= What the task requires =
From the entries below, return exactly the lines beginning at the one that contains "200h (ZWA10_)" and ending at the one that contains "当事人家门口得以解决。", both of them included, and only those lines.

= Material supplied =
*****

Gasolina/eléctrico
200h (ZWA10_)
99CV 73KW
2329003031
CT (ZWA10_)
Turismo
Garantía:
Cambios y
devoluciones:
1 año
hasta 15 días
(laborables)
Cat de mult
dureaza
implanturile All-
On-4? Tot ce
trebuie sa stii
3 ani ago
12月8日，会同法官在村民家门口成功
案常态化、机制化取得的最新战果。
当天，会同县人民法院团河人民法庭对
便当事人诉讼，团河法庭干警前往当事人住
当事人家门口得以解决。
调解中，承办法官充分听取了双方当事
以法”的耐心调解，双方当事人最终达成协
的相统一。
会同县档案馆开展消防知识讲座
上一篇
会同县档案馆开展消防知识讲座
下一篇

*****

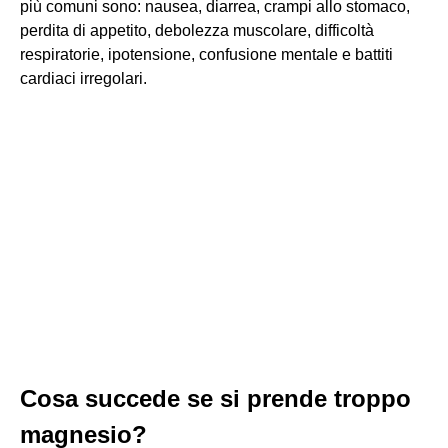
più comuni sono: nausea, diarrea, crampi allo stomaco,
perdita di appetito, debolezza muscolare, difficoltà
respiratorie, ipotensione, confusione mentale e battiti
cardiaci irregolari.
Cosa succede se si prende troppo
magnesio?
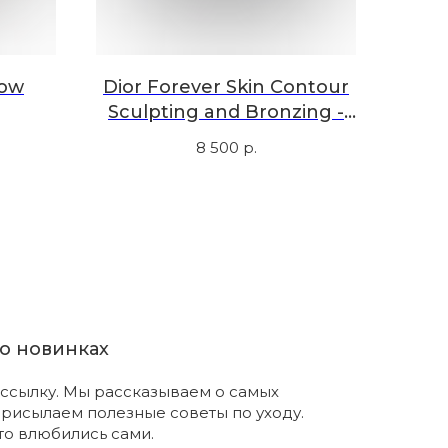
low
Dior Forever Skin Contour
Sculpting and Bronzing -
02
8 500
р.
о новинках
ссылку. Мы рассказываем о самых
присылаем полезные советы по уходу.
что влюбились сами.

*****

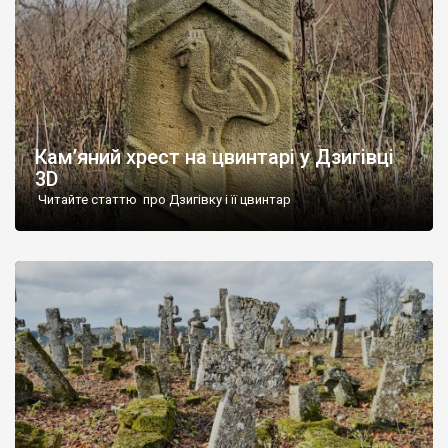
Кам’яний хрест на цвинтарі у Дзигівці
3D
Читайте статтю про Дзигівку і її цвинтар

*****

= Response box =
200h (ZWA10_)
99CV 73KW
2329003031
CT (ZWA10_)
Turismo
Garantía:
Cambios y
devoluciones:
1 año
hasta 15 días
(laborables)
Cat de mult
dureaza
implanturile All-
On-4? Tot ce
trebuie sa stii
3 ani ago
12月8日，会同法官在村民家门口成功
案常态化、机制化取得的最新战果。
当天，会同县人民法院团河人民法庭对
便当事人诉讼，团河法庭干警前往当事人住
当事人家门口得以解决。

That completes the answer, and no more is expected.